You can clearly see that this is the same image at different levels of magnification. Since the dataset is split into A and B I can establish that there is no replication of the test set in the training set if I just use one side to train and the other to validate.

Code
from fastai.vision.all import (
    ImageDataLoaders,
    aug_transforms,
    Resize,
)
import torch

def image_label(path: str) -> int:
    return "cancer" if "cancer" in path else "normal"

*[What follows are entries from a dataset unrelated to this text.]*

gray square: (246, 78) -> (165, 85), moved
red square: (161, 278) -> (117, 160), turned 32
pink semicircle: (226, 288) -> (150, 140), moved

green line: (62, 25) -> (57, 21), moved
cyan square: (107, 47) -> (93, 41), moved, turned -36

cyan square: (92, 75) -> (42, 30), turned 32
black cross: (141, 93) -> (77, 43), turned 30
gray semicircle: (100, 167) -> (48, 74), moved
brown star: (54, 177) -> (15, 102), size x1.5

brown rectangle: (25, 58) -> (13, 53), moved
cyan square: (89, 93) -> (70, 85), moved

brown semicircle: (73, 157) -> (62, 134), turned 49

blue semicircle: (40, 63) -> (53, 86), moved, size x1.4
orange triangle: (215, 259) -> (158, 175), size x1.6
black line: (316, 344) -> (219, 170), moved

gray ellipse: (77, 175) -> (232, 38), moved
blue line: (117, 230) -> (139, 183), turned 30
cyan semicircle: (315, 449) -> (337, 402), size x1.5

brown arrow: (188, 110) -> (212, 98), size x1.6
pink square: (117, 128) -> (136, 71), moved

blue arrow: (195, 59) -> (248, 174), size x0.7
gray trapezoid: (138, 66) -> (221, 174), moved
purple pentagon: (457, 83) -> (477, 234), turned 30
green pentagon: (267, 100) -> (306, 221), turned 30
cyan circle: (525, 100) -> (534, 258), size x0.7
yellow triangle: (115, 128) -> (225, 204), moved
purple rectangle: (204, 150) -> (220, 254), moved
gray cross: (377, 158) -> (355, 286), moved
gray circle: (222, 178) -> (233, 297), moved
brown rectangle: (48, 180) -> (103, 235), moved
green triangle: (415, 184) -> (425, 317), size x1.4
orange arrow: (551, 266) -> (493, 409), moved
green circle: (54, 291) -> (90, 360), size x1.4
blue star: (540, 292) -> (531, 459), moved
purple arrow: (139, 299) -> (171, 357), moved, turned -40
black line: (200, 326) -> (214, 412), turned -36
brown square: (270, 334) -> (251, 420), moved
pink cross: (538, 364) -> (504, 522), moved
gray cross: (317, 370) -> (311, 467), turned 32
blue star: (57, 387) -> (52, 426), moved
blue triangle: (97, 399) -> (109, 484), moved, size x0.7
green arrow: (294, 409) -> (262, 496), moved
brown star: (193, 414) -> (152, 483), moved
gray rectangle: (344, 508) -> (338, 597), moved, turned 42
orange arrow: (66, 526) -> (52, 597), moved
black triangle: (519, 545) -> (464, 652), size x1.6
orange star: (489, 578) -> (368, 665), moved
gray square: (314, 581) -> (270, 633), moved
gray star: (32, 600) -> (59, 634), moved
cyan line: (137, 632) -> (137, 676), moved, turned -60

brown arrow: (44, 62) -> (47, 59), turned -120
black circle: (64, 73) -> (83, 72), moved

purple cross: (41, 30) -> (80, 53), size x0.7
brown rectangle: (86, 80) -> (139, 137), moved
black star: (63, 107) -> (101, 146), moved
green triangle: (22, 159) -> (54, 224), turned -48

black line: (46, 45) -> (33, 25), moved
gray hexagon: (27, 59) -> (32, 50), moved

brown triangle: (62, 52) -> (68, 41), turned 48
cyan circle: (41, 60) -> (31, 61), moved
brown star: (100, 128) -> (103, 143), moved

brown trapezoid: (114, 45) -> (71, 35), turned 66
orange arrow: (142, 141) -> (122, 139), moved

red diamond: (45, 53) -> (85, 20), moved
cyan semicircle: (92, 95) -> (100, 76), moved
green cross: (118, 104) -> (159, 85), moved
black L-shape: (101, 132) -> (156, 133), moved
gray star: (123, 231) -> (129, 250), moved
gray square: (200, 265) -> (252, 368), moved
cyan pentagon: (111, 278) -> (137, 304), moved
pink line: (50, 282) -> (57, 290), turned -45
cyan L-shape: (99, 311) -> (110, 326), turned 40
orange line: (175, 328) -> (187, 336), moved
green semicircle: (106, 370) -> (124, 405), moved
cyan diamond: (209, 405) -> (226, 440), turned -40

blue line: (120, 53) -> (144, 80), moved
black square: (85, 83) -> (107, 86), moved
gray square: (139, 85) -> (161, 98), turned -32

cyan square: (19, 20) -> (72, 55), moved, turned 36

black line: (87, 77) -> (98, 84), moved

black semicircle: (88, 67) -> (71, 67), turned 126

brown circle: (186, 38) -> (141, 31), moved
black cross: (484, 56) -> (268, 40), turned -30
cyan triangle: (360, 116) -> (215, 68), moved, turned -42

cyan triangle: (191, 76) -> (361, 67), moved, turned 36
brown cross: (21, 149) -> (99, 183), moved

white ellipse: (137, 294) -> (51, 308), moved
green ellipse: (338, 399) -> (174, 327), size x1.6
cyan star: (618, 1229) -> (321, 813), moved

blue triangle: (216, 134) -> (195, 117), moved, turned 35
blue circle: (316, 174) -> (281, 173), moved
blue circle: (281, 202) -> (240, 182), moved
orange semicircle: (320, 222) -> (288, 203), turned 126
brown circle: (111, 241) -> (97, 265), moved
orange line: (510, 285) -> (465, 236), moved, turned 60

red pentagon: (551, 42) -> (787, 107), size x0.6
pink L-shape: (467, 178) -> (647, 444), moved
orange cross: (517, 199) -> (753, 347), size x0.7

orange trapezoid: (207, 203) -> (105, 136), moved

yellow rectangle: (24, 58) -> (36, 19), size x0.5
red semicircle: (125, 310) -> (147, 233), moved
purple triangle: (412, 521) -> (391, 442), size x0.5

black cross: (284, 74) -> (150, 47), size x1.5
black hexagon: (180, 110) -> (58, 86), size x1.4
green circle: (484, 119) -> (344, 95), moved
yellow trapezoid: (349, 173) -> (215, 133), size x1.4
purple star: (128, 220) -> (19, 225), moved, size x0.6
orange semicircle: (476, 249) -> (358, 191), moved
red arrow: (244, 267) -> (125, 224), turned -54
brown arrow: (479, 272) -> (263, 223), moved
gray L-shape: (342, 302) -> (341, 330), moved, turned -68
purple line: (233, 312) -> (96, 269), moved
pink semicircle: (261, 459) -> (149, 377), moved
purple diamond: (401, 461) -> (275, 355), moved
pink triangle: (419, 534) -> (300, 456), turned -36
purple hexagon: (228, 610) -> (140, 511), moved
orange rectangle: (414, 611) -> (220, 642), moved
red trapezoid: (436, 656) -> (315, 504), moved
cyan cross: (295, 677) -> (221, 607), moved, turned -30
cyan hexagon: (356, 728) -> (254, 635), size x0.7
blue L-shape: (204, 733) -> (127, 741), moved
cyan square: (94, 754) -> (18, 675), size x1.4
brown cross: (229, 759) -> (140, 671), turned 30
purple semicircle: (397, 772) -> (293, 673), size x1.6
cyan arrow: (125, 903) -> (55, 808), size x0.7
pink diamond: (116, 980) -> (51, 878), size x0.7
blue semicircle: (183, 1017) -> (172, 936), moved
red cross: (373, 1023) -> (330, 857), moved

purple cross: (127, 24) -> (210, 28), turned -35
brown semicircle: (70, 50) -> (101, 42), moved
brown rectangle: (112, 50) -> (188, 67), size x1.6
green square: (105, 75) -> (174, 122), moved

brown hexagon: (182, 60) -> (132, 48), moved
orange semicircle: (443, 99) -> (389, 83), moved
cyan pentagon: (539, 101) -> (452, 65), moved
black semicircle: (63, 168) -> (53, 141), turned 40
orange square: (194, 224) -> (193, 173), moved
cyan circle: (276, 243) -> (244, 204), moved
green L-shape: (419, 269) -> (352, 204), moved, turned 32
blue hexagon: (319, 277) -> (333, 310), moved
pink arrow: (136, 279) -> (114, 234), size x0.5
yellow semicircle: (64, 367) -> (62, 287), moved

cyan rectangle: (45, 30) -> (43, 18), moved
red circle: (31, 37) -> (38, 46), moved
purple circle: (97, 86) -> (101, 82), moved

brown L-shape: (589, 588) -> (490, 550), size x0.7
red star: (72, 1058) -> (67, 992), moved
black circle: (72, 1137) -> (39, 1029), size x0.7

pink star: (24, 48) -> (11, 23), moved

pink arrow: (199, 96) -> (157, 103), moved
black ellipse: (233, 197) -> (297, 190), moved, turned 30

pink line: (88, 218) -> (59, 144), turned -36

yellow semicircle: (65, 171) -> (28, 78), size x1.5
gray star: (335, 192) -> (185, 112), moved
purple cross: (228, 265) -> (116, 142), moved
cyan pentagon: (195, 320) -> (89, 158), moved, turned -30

item_transforms = [Resize(224)] # 224 for resnet
batch_transforms = aug_transforms(
    mult=1.0,
    do_flip=True,
    flip_vert=True,
    max_rotate=10.0,
    min_zoom=1.0,
    max_zoom=1.1,
    max_lighting=0.2,
    max_warp=0., # all images are fixed perspective
    p_affine=0.75,
    p_lighting=0.75,
    xtra_tfms=[Resize(224)],
    size=None,
    mode='bilinear',
    pad_mode='reflection',
    align_corners=True,
    batch=False,
    min_scale=1.0,
)

train_ds = ImageDataLoaders.from_name_func(
    path=IMAGES_FOLDER,
    fnames=sorted(IMAGES_FOLDER.glob("*-a-*.png")),
    label_func=image_label,
    item_tfms=item_transforms,
    batch_tfms=batch_transforms,
    valid_pct=0.,
).train
valid_ds = ImageDataLoaders.from_name_func(
    path=IMAGES_FOLDER,
    fnames=sorted(IMAGES_FOLDER.glob("*-b-*.png")),
    label_func=image_label,
    item_tfms=item_transforms,
    batch_tfms=batch_transforms,
    valid_pct=0.,
).train

dls = ImageDataLoaders(
    train_ds,
    valid_ds,
    path=IMAGES_FOLDER,
    device=torch.device("cuda")
)
Code
dls.train.n, dls.valid.n
(144, 144)
Code
dls.train.show_batch()

Code
dls.valid.show_batch()

Code
from fastai.vision.all import (
    cnn_learner,
    error_rate,
    accuracy,
    resnet34
)

learn = cnn_learner(dls, resnet34, metrics=[accuracy, error_rate])
learn.lr_find()
SuggestedLRs(valley=0.0012022644514217973)

Code
learn.fine_tune(epochs=10, freeze_epochs=5, base_lr=0.0012)
epoch train_loss valid_loss accuracy error_rate time
0 1.210299 0.611843 0.648438 0.351562 00:02
1 1.056809 0.486527 0.796875 0.203125 00:02
2 0.943421 0.422140 0.835938 0.164062 00:02
3 0.842579 0.305688 0.875000 0.125000 00:02
4 0.759867 0.342617 0.867188 0.132812 00:02
epoch train_loss valid_loss accuracy error_rate time
0 0.318117 0.338621 0.882812 0.117188 00:02
1 0.263593 0.223039 0.914062 0.085938 00:02
2 0.273602 0.352680 0.882812 0.117188 00:02
3 0.235429 0.256570 0.890625 0.109375 00:02
4 0.213778 0.328133 0.890625 0.109375 00:02
5 0.190749 0.325845 0.914062 0.085938 00:02
6 0.173745 0.304393 0.921875 0.078125 00:02
7 0.165102 0.269543 0.921875 0.078125 00:02
8 0.150334 0.298939 0.921875 0.078125 00:02
9 0.137877 0.309571 0.914062 0.085938 00:02
Code
learn.show_results()

This gets to the same accuracy even with the good split approach. I had to train it a bit longer though. I think that the original training run could’ve gone for more epochs to get a higher peak performance.